(Extracted records)
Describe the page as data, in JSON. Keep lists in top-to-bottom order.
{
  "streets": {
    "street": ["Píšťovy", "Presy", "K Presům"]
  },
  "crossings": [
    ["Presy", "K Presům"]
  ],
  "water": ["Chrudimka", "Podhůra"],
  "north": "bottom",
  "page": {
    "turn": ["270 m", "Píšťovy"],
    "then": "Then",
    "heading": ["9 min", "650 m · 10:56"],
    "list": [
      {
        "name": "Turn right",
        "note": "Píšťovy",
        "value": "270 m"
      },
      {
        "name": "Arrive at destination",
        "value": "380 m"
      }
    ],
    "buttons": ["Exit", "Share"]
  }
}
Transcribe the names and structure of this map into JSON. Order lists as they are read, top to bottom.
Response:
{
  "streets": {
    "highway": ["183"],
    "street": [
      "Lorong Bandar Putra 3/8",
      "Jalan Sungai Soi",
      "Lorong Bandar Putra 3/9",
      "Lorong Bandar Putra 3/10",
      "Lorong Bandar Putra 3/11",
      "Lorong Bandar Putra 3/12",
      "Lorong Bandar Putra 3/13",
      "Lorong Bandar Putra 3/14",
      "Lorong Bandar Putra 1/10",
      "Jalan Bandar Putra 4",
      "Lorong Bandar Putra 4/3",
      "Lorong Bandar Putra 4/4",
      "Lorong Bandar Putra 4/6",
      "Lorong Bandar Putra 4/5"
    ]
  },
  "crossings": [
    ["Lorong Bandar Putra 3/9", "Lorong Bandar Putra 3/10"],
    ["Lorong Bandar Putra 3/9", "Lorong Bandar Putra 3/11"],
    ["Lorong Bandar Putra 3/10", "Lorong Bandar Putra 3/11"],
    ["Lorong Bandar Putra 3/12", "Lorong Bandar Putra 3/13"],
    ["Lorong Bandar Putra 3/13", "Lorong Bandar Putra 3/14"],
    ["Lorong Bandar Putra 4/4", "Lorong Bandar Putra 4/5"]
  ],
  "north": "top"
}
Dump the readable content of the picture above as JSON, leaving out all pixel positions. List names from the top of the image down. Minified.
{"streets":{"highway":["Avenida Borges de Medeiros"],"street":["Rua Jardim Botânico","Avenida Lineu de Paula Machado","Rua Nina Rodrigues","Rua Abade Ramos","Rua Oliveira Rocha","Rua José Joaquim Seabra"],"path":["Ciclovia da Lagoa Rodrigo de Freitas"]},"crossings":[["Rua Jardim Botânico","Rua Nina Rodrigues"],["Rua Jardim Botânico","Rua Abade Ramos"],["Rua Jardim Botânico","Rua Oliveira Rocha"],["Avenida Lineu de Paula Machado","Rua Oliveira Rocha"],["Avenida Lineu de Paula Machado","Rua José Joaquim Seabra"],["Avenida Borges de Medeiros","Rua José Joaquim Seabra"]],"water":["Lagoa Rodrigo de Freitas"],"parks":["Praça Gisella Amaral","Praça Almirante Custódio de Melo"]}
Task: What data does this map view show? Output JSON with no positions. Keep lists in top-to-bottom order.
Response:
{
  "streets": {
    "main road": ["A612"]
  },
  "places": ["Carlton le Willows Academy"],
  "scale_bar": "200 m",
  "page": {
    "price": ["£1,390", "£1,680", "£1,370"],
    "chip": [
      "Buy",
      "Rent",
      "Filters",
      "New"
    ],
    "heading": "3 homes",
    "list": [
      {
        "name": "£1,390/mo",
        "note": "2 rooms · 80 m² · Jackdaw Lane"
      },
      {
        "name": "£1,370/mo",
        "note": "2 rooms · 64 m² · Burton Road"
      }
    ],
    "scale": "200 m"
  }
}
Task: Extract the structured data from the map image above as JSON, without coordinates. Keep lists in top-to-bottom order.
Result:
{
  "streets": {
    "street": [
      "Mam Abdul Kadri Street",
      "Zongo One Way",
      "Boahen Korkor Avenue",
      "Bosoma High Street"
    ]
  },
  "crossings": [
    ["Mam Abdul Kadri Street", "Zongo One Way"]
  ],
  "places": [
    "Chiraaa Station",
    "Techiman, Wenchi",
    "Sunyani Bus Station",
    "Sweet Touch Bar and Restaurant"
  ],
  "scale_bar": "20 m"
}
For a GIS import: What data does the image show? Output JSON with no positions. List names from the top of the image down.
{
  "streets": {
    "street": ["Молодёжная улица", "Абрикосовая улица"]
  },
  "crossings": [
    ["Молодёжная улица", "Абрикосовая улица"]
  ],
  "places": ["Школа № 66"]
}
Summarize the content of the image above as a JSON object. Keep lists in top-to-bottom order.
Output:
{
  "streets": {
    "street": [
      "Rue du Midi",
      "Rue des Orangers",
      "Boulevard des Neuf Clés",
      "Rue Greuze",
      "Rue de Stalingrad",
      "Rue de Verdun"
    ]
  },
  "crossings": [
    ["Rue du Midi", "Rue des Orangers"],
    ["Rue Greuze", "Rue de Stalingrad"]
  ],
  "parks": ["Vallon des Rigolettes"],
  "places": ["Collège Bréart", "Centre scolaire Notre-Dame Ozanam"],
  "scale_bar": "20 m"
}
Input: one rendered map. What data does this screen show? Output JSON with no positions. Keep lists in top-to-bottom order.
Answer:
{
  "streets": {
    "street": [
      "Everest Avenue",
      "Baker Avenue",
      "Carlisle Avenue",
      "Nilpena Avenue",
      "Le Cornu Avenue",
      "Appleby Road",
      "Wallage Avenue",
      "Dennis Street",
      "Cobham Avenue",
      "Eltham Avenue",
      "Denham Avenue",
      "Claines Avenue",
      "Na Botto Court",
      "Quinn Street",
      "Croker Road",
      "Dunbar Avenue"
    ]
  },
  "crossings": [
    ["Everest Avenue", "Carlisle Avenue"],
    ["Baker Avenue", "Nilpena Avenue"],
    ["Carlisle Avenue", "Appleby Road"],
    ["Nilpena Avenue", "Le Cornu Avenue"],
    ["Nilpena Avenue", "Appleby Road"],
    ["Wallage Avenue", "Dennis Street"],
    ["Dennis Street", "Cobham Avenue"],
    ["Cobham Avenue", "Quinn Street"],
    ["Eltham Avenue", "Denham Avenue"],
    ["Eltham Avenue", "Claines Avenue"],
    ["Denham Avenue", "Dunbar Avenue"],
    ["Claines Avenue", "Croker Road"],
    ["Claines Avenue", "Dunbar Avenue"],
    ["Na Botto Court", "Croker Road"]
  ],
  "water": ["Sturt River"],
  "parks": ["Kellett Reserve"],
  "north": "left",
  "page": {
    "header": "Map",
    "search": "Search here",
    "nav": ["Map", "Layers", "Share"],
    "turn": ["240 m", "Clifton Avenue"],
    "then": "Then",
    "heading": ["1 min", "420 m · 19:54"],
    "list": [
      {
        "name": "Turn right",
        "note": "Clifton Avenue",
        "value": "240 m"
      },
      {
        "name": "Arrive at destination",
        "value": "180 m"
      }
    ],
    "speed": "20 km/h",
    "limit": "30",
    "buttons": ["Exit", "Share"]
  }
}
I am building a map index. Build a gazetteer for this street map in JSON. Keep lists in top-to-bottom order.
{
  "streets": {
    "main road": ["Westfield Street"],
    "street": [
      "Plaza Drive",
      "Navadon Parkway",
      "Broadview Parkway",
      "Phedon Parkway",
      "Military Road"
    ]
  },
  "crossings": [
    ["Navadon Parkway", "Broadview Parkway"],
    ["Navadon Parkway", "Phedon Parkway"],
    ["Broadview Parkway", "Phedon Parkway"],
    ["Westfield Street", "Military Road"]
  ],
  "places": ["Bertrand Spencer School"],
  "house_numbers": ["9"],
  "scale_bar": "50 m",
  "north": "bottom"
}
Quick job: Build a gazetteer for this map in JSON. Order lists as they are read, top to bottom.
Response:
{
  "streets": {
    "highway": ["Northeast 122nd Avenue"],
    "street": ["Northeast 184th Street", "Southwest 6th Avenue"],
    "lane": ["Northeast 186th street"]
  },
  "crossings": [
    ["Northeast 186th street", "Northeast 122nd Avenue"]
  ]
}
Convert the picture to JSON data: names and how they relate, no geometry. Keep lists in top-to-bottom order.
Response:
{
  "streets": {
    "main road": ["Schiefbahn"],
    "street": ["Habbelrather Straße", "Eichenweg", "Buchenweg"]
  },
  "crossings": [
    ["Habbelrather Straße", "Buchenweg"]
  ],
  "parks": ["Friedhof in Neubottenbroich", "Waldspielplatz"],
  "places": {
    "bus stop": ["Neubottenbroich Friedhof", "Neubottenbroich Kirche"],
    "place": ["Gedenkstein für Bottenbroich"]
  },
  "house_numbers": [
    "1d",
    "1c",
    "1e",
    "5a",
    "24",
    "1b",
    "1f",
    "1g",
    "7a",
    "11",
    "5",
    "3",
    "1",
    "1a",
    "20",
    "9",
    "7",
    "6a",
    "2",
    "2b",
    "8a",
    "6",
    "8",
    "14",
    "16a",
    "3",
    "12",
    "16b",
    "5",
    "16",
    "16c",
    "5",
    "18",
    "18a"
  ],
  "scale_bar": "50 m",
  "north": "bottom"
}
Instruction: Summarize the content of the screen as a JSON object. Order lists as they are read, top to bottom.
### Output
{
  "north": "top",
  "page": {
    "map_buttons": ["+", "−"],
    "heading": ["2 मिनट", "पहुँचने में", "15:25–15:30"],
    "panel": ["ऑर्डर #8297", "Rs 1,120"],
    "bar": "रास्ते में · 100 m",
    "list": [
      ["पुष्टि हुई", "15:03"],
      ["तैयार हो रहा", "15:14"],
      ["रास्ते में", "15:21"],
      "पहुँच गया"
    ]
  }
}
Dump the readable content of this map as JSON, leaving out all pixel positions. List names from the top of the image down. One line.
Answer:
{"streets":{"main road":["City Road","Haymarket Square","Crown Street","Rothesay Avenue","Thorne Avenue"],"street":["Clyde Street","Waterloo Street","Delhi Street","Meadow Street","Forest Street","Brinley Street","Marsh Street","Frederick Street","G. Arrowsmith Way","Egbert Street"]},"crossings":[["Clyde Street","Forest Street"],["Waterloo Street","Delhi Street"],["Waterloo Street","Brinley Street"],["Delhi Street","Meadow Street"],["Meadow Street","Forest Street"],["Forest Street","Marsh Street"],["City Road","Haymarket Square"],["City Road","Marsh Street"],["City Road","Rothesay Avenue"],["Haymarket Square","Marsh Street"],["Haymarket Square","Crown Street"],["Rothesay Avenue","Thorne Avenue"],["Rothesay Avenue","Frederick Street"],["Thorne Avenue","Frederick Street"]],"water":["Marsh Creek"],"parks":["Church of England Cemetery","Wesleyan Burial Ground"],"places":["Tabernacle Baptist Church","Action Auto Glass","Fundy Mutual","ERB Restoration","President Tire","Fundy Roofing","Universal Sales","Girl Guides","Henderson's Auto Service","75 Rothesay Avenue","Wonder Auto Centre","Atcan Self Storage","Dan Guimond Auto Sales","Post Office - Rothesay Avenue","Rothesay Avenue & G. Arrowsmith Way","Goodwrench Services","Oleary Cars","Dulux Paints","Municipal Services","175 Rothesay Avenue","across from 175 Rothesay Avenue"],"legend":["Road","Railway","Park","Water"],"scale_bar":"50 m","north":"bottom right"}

| Directions |
Give back exactly the lines above starting at the line where "Summarize the content of the image" appears and ending at the line where "Input: one rendered" appears, both included, with no other lines.

| Reply to the task |
Summarize the content of the image above as a JSON object. Keep lists in top-to-bottom order.
Output:
{
  "streets": {
    "street": [
      "Rue du Midi",
      "Rue des Orangers",
      "Boulevard des Neuf Clés",
      "Rue Greuze",
      "Rue de Stalingrad",
      "Rue de Verdun"
    ]
  },
  "crossings": [
    ["Rue du Midi", "Rue des Orangers"],
    ["Rue Greuze", "Rue de Stalingrad"]
  ],
  "parks": ["Vallon des Rigolettes"],
  "places": ["Collège Bréart", "Centre scolaire Notre-Dame Ozanam"],
  "scale_bar": "20 m"
}
Input: one rendered map. What data does this screen show? Output JSON with no positions. Keep lists in top-to-bottom order.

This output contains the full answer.